- 1University of Cincinnati College of Medicine, Cincinnati, Ohio, USA.
- 2Florida International University, Miami, Florida, USA.
- 3Department of Radiology, Mayo Clinic, Rochester, Minnesota, USA.
Background: Liver disease remains a significant cause of morbidity and mortality in HIV-infected persons. Soluble CD163 is a marker of Kupffer cell activation that is highly associated with development of hepatic fibrosis. The relative contributions of HIV-associated systemic immune activation vs other etiologies of injury are poorly characterized.
Methods: We utilized subjects in the Miami Adult Studies on HIV (MASH) cohort to evaluate 464 participants including 361 people with HIV (PWH) and 103 hepatitis C virus (HCV)/HIV-uninfected controls. Subjects underwent testing for hepatic fibrosis using both magnetic resonance elastography and the Enhanced Liver Fibrosis Index. Steatosis was evaluated by magnetic resonance imaging-derived proton density fat fraction. Immune activation markers and cytokines were quantitated using Luminex methodologies.
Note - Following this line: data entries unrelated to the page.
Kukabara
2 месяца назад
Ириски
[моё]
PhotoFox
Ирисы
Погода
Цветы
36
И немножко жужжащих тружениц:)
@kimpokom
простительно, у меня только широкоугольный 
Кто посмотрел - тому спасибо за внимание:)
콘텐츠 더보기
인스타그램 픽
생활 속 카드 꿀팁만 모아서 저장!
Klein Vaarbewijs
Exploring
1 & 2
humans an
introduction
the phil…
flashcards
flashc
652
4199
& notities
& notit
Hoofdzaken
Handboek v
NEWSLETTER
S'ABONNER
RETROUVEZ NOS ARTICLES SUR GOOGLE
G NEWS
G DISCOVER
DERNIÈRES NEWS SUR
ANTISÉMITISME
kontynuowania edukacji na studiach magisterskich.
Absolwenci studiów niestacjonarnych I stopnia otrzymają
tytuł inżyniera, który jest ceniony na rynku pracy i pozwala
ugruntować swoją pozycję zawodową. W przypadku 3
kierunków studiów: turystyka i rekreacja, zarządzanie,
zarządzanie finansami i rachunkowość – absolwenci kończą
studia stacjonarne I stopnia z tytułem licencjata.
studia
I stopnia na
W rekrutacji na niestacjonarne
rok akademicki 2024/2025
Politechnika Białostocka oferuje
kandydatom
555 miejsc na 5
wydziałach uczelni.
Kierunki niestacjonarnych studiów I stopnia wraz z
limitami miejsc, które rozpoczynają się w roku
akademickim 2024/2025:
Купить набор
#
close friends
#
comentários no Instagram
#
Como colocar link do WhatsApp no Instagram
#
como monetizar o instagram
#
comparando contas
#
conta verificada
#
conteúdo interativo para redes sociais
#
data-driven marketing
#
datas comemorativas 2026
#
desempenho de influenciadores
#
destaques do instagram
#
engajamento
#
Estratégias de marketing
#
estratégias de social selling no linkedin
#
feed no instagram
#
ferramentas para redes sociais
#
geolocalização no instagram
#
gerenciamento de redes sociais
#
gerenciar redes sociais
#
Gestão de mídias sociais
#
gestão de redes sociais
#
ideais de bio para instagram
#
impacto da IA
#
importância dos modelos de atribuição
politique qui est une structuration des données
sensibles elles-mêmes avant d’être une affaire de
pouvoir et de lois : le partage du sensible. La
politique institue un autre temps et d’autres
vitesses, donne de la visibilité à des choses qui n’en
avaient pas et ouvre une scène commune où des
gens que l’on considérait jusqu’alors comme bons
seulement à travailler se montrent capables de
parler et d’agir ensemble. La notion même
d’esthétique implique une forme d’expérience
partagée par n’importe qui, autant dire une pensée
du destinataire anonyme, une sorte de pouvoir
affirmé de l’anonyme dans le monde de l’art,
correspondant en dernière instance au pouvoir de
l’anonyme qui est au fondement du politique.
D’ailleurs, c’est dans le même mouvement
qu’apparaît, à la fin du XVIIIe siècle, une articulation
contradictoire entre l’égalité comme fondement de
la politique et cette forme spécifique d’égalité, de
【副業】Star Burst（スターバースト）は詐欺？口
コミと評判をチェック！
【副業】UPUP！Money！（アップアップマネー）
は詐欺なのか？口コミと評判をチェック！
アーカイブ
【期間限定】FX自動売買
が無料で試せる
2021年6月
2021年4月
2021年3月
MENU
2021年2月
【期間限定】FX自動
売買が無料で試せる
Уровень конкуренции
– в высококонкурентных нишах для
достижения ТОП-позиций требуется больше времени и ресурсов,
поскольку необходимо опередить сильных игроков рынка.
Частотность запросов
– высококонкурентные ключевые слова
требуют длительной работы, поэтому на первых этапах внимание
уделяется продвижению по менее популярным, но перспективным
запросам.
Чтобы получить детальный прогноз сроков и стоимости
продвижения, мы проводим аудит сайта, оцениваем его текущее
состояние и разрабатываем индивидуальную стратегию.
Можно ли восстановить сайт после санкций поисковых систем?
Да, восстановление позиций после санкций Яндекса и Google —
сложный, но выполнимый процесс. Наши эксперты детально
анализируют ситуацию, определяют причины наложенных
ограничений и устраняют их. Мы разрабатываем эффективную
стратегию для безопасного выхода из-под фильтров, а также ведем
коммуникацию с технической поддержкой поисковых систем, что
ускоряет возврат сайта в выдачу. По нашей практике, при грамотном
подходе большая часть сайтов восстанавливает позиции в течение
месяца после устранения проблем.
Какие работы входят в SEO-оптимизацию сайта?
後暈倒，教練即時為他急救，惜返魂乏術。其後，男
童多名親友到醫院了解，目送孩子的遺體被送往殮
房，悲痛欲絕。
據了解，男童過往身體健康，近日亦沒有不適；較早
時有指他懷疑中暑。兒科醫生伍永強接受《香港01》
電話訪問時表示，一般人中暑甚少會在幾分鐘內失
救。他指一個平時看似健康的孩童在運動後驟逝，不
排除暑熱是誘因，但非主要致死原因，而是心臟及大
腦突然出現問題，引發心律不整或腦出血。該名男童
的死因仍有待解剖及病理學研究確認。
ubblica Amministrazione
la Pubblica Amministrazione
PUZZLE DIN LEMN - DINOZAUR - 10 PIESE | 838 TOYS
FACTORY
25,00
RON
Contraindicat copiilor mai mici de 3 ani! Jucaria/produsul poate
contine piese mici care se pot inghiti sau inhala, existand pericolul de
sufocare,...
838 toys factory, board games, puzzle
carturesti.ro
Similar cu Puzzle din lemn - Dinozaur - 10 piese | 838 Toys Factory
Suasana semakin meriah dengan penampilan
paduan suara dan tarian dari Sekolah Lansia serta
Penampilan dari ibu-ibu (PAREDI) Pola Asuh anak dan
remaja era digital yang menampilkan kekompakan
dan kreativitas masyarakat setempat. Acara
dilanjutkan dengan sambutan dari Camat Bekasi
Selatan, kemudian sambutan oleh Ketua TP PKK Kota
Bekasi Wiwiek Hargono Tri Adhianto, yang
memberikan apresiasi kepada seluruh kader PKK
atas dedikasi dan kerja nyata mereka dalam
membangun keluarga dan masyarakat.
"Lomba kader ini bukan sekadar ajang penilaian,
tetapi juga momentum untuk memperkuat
Results: Participants with HIV with or without HCV coinfection had higher levels of sCD163 than uninfected controls (P < .05). Soluble sCD163 was highly associated with elevated alanine aminotransferase, a key marker of inflammation/injury and with hepatic fibrosis. Hepatic steatosis was also associated with a cytokine pattern suggestive of Kupffer cell activation but was not associated with an increase in sCD14 or sCD27.
Conclusions: Injury and resultant hepatic fibrosis occur by distinct though overlapping mechanistic pathways. In PWH, sCD163 is highly associated with both injury and fibrosis, suggesting that persistent systemic immune activation is a major contributor to long-term outcomes, adding to damage caused by alcohol, steatosis, and other hepatotoxic drug effects.